Chris Berg, a research fellow at the notoriously free-market Institute of Public Affairs, said that Cameron’s is a “powerful and compelling argument”. Berg adds that conservatives who think that marriage is a good thing “should extend it. If you want gay people to be conservative, let them marry”.
This isn’t a widely acknowledged view, but it’s one that holds weight in some conservative circles. As Berg puts it, “I don’t want the government in my pocket any more than I want them in my bedroom.” This idea, that liberalism is social as well as economic, prioritises the rights of the individual to act free of government control.
Berg’s comments come in light of two gay Liberal candidates pre-selected to run in the federal election this year. Sean O’Connor is running in the inner-city electorate of Sydney (held by the incumbent Tanya Plibersek) and Kevin Ekendahl is running in a similarly progressive inner-city seat, Melbourne Ports.
Ekendahl claims that marriage equality is a rights issue. “I’m not going to support any legislation that discriminates against me,” he says. Also a free marketeer, he believes that the Liberal Party still accommodates socially progressive views and that the party is a “broad church”. Ekendahl cherishes the ‘small-l liberal’ philosophy and believes that there are votes to be won by supporting gay marriage. While he acknowledges that some MPs are unwilling to support gay marriage because their marginal seats might be threatened at election time, Ekendahl labels himself and O’Connor examples of the diversity of ideas that exists within the Liberal Party. His view is that “everyone should be equal before the law” and that marriage is no exception.
What conclusions can we draw about Australia’s gay marriage debate? Firstly, it’s clear that marriage equality is not a simple party-political issue. Traditional ‘left’ and ‘right’ labels don’t do the arguments for and against justice. It’s clear that the Labor Party has its fair share of social traditionalists. It’s also clear that Tory elements in Australia and the UK are in favour of gay marriage, for a number of different reasons (liberal and conservative).
An analysis of the debate shows that there is considerable external pressure upon politicians to take a particular stance. Sharon Dane from Australian Marriage Equality suggests that Gillard made a deal with the Christian lobby to oppose gay marriage. Whether or not this is true, the irony of the Australian debate is that we have similar, or higher, levels of public support for same-sex marriage than countries in which it is at least partially legal–such as the US (51-54%) and the UK (61%).

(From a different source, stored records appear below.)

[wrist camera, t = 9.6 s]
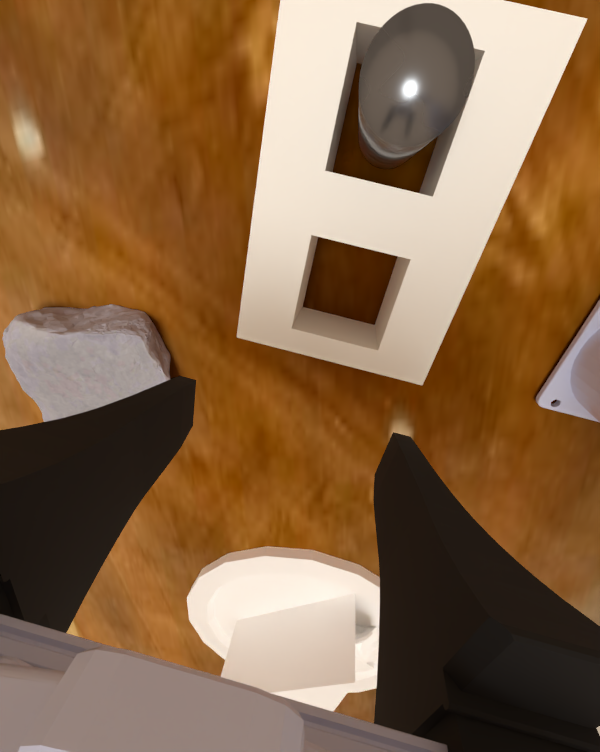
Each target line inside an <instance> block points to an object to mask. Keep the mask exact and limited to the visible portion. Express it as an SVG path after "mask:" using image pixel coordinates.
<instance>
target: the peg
mask: <svg viewBox="0 0 600 752" xmlns="http://www.w3.org/2000/svg"><path fill="white" fill-rule="evenodd" d="M474 70H475V53H474V46H473V42H472V38H471V36H470V33H469V30H468V29H467V27H466V25H465V23H464V22H463V21H462V19H461V18H460V17H459V16H458V15H457V14H456V13H455V12H454V11H452V10H450V9H449V8H447V7H445V6H442V5H439V4H434V3H421V4H416V5H413V6H410V7H407V8H405V9H403V10H401V11H399V12H398V13H397V14H395V15H394V16H392V17H391V18H390V19H389V20H388V21H387V22H386V23H385V24H384V25H383V26H382V27H381V28H380V29H379V31H378V32H377V34H376V35H375V36H374V38H373V40H372V41H371V43H370V45H369V47H368V49H367V52H366V54H365V56H364V60H363V63H362V67H361V71H360V78H359V119H358V140H359V146H360V149H361V152H362V154H363V156H364V157H365V159H366V160H367V161H368V162H369V163H370V164H372V165H373V166H375V167H378V168H382V169H391V168H395V167H398V166H400V165H402V164H403V163H405V162H406V161H407V160H409V159H410V158H411V157H412V156H414V155H415V154H416V153H417V152H418V151H420V150H421V149H422V148H423V147H425V146H426V145H427V144H428V143H430V142H431V141H432V140H433V139H435V138H436V137H437V136H438V135H440V134H441V133H442V132H443V131H444V130H445V129H446V128H448V127H449V126H450V124H451V123H452V122H453V121H454V120H455V118H456V117H457V116H458V114H459V113H460V111H461V110H462V108H463V106H464V104H465V102H466V100H467V98H468V95H469V92H470V89H471V86H472V82H473V78H474Z"/></svg>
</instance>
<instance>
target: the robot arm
mask: <svg viewBox="0 0 600 752" xmlns="http://www.w3.org/2000/svg"><path fill="white" fill-rule="evenodd" d="M195 386H196V380H193V379H190V378H186V377H182V376H178V377H175V378H172V379H170V380H168V381H165V382H163V383H160V384H158V385H156V386H153V387H151V388H149V389H146V390H144V391H141V392H139V393H137V394H134V395H132V396H129V397H126V398H124V399H121V400H118V401H116V402H113V403H110V404H107V405H105V406H102V407H99V408H96V409H93V410H89V411H86V412H83V413H79V414H76V415H72V416H68V417H65V418H61V419H56V420H51V421H47V422H42V423H38V424H33V425H28V426H23V427H18V428H12V429H6V430H0V752H600V736H599V734H598V731H597V729H596V728H597V727H598V726H600V626H598V625H597V624H596V623H594V622H593V621H592V620H590V619H589V618H588V617H586V616H585V615H583V614H582V613H581V612H579V611H578V610H577V609H575V608H574V607H573V606H571V605H570V604H569V603H567V602H566V601H564V600H563V599H562V598H561V597H559V596H558V595H557V594H555V593H554V592H553V591H552V590H551V589H549V588H548V587H547V586H546V585H544V584H543V583H542V582H541V581H539V580H538V579H537V578H536V577H535V576H533V575H532V574H531V573H530V572H529V571H528V570H526V569H525V568H524V567H523V566H522V565H521V564H519V563H518V562H517V561H516V560H515V559H514V558H513V557H512V556H511V555H510V554H509V553H507V552H506V551H505V550H504V549H503V548H502V547H501V546H500V545H499V544H498V543H497V542H496V541H495V540H494V539H493V538H492V537H491V536H490V535H489V534H488V533H487V532H486V531H485V530H484V529H483V528H482V527H481V526H480V525H479V524H478V523H477V522H476V521H475V520H474V519H473V518H472V517H471V515H470V514H469V513H468V512H467V511H466V510H465V509H464V507H463V506H462V505H461V504H460V503H459V501H458V500H457V499H456V498H455V497H454V495H453V494H452V493H451V492H450V490H449V489H448V488H447V487H446V485H445V484H444V483H443V481H442V480H441V479H440V477H439V476H438V475H437V473H436V472H435V471H434V469H433V468H432V466H431V465H430V464H429V462H428V461H427V459H426V458H425V457H424V455H423V454H422V452H421V451H420V449H419V448H418V447H417V445H416V444H415V442H414V441H413V440H412V438H411V437H409V436H405V435H401V434H398V433H394V432H393V434H392V436H391V439H390V441H389V443H388V445H387V448H386V450H385V452H384V455H383V457H382V459H381V462H380V464H379V466H378V468H377V471H376V473H375V481H374V511H375V522H376V533H377V544H378V554H379V567H380V616H379V648H378V670H377V689H376V704H375V719H374V724H373V723H370V722H367V721H363V720H360V719H356V718H353V717H350V716H346V715H343V714H339V713H336V712H333V711H329V710H326V709H322V708H319V707H316V706H312V705H309V704H305V703H302V702H299V701H295V700H292V699H288V698H285V697H282V696H278V695H275V694H271V693H269V692H266V691H264V690H262V689H259V688H257V687H253V686H250V685H247V684H243V683H240V682H236V681H233V680H229V679H226V678H223V677H219V676H216V675H212V674H209V673H206V672H202V671H199V670H195V669H192V668H189V667H185V666H182V665H178V664H175V663H172V662H168V661H165V660H161V659H158V658H154V657H151V656H148V655H144V654H141V653H137V652H134V651H131V650H126V649H120V648H115V647H111V646H108V645H104V644H101V643H98V642H94V641H91V640H87V639H84V638H81V637H77V636H74V635H70V634H67V633H66V632H67V630H68V628H69V626H70V625H71V623H72V621H73V619H74V617H75V615H76V613H77V611H78V609H79V607H80V605H81V603H82V601H83V599H84V597H85V596H86V594H87V592H88V590H89V588H90V586H91V585H92V583H93V581H94V579H95V577H96V576H97V574H98V572H99V570H100V568H101V566H102V565H103V563H104V561H105V559H106V558H107V556H108V554H109V552H110V551H111V549H112V547H113V545H114V544H115V542H116V540H117V538H118V537H119V535H120V533H121V532H122V530H123V528H124V527H125V525H126V523H127V522H128V520H129V518H130V517H131V515H132V514H133V512H134V510H135V509H136V507H137V506H138V504H139V503H140V501H141V500H142V498H143V497H144V496H145V494H146V493H147V492H148V490H149V489H150V488H151V486H152V485H153V484H154V482H155V481H156V480H157V478H158V477H159V476H160V475H161V473H162V472H163V471H164V469H165V468H166V467H167V465H168V464H169V463H170V461H171V460H172V459H173V457H174V456H175V454H176V453H177V452H178V450H179V449H180V447H181V446H182V444H183V442H184V441H185V439H186V437H187V435H188V433H189V431H190V430H191V428H192V426H193V414H194V400H195ZM553 400H557V401H556V402H555V403H553V404H551V402H552V401H553ZM536 402H537V404H538V405H539V406H540V407H543V408H546V409H550V410H554V411H558V412H562V413H566V414H570V415H573V416H577V417H581V418H585V419H589V420H593V421H597V422H600V300H599V301H598V303H597V304H596V306H595V307H594V309H593V310H592V312H591V314H590V315H589V317H588V318H587V320H586V321H585V323H584V324H583V326H582V327H581V329H580V330H579V332H578V333H577V335H576V337H575V338H574V340H573V341H572V343H571V344H570V346H569V347H568V349H567V350H566V352H565V353H564V355H563V356H562V358H561V360H560V361H559V363H558V364H557V366H556V367H555V369H554V370H553V372H552V373H551V375H550V376H549V378H548V379H547V381H546V383H545V384H544V386H543V387H542V389H541V390H540V392H539V393H538V395H537V396H536Z"/></svg>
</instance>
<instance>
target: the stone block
mask: <svg viewBox="0 0 600 752" xmlns="http://www.w3.org/2000/svg"><path fill="white" fill-rule="evenodd" d="M3 335H4V336H3V341H4V347H5V350H6V355H5V357H6V359H7V361H8V363H9V365H10V368H11V370H12V371H13V373H14V374H15V376H16V378H17V381H18V382H19V383H20V385H21V387H22V389H23V390H24V391H25V392H26V393H27V394H28V395H29V396H30V397H31V398H32V399H33V400H34V401H35V402H36V403H37V405H38V406H39V408H40V410H41V412H42V416H43V420H44V422H47V421H51V420H56V419H61V418H65V417H68V416H72V415H76V414H79V413H83V412H86V411H89V410H93V409H96V408H99V407H102V406H105V405H107V404H110V403H113V402H116V401H118V400H121V399H124V398H126V397H129V396H132V395H134V394H137V393H139V392H141V391H144V390H146V389H149V388H151V387H153V386H156V385H158V384H160V383H163V382H165V381H168V380H170V361H171V358H170V353H169V351H168V350H167V349H166V347H165V345H164V343H163V340H162V338H161V336H160V334H159V333H158V331H157V329H156V327H155V325H154V323H153V322H152V321H151V319H150V318H149V316H148V315H147V314H146V313H145V312H142V311H139V310H133V309H129V308H125V307H122V306H118V305H113V304H110V305H105V306H100V307H96V306H93V307H91V308H89V309H77V308H70V307H47V308H43V309H41V310H35V311H30V312H26V313H23V314H19V315H17V316H16V317H15V318H14V319H13V320H12V321H11V323H10V324H9V326H8V327H7V328H6V329H5V330H4V333H3Z"/></svg>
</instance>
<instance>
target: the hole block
mask: <svg viewBox="0 0 600 752" xmlns="http://www.w3.org/2000/svg"><path fill="white" fill-rule="evenodd" d="M421 3H434V4H439V5H442V6H445V7H447V8H449V9H450V10H452V11H454V12H455V13H456V14H457V15H458V16H459V17H460V18H461V19H462V21H463V22H464V23H465V25H466V27H467V29H468V30H469V33H470V36H471V38H472V42H473V46H474V53H475V70H474V78H473V82H472V86H471V89H470V92H469V95H468V98H467V100H466V102H465V104H464V106H463V108H462V110H461V111H460V113H459V114H458V116H457V117H456V118H455V120H454V121H453V122H452V123H451V124H450V126H449V127H448V128H446V129H445V130H444V131H443V132H442V133H441V134H440V135H438V138H437V141H436V144H435V147H434V150H433V153H432V156H431V159H430V162H429V165H428V168H427V171H426V174H425V177H424V180H423V183H422V186H421V189H420V192H419V193H416V192H412V191H408V190H404V189H399V188H395V187H391V186H387V185H383V184H379V183H374V182H370V181H366V180H362V179H358V178H354V177H349V176H345V175H341V174H337V173H333V168H334V164H335V159H336V155H337V150H338V146H339V141H340V137H341V132H342V128H343V123H344V119H345V114H346V110H347V105H348V101H349V96H350V92H351V87H352V83H353V78H354V74H355V69H356V65H357V63H359V64H362V63H363V60H364V56H365V54H366V52H367V49H368V47H369V45H370V43H371V41H372V40H373V38H374V36H375V35H376V34H377V32H378V31H379V29H380V28H381V27H382V26H383V25H384V24H385V23H386V22H387V21H388V20H389V19H390V18H391V17H392V16H394V15H395V14H397V13H398V12H399V11H401V10H403V9H405V8H407V7H410V6H413V5H416V4H421ZM586 21H587V19H586V18H582V17H577V16H572V15H568V14H563V13H559V12H554V11H550V10H545V9H541V8H536V7H532V6H527V5H522V4H518V3H513V2H509V1H504V0H280V8H279V15H278V23H277V31H276V38H275V46H274V54H273V61H272V69H271V77H270V84H269V92H268V100H267V107H266V115H265V123H264V130H263V138H262V146H261V153H260V161H259V169H258V176H257V184H256V192H255V199H254V207H253V215H252V222H251V230H250V238H249V245H248V253H247V261H246V268H245V276H244V284H243V291H242V299H241V307H240V314H239V322H238V330H237V338H241V339H245V340H249V341H253V342H256V343H260V344H264V345H268V346H272V347H276V348H280V349H283V350H287V351H291V352H295V353H299V354H303V355H307V356H310V357H314V358H318V359H322V360H326V361H330V362H334V363H337V364H341V365H345V366H349V367H353V368H357V369H361V370H364V371H368V372H372V373H376V374H380V375H384V376H388V377H391V378H395V379H399V380H403V381H407V382H411V383H415V384H418V385H423V383H424V381H425V378H426V376H427V374H428V372H429V370H430V367H431V365H432V363H433V361H434V358H435V356H436V354H437V352H438V350H439V347H440V345H441V343H442V341H443V338H444V336H445V334H446V332H447V330H448V327H449V325H450V323H451V321H452V318H453V316H454V314H455V312H456V310H457V307H458V305H459V303H460V301H461V298H462V296H463V294H464V292H465V290H466V287H467V285H468V283H469V281H470V278H471V276H472V274H473V272H474V270H475V267H476V265H477V263H478V261H479V258H480V256H481V254H482V252H483V250H484V247H485V245H486V243H487V241H488V238H489V236H490V234H491V232H492V230H493V227H494V225H495V223H496V221H497V218H498V216H499V214H500V212H501V210H502V207H503V205H504V203H505V201H506V199H507V196H508V194H509V192H510V190H511V187H512V185H513V183H514V181H515V179H516V176H517V174H518V172H519V170H520V167H521V165H522V163H523V161H524V159H525V156H526V154H527V152H528V150H529V147H530V145H531V143H532V141H533V139H534V136H535V134H536V132H537V130H538V127H539V125H540V123H541V121H542V119H543V116H544V114H545V112H546V110H547V107H548V105H549V103H550V101H551V99H552V96H553V94H554V92H555V90H556V87H557V85H558V83H559V81H560V79H561V76H562V74H563V72H564V70H565V67H566V65H567V63H568V61H569V59H570V56H571V54H572V52H573V50H574V47H575V45H576V43H577V41H578V39H579V36H580V34H581V32H582V30H583V27H584V25H585V23H586ZM318 237H322V238H326V239H330V240H334V241H338V242H342V243H346V244H350V245H354V246H358V247H362V248H366V249H370V250H374V251H378V252H382V253H386V254H390V255H394V256H398V257H397V260H396V263H395V266H394V269H393V272H392V275H391V278H390V281H389V284H388V287H387V290H386V293H385V296H384V299H383V302H382V305H381V308H380V311H379V313H378V316H377V319H376V322H375V325H373V324H369V323H365V322H361V321H357V320H353V319H349V318H345V317H341V316H337V315H333V314H329V313H325V312H321V311H318V310H314V309H310V308H306V307H303V303H304V299H305V294H306V290H307V285H308V281H309V276H310V272H311V267H312V263H313V258H314V254H315V249H316V245H317V240H318Z"/></svg>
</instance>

Lagging behind the likes of Norway, Belgium, the Netherlands, Spain, Sweden, Mexico, Argentina, Iceland, Portugal, South Africa, it’s clear that Australia is a unique case. Whether homophobia is ingrained in the national psyche is a complex question, particularly when other post-colonial countries, such as Canada, have legalised gay marriage. For now, the marriage equality debate is at a stalemate.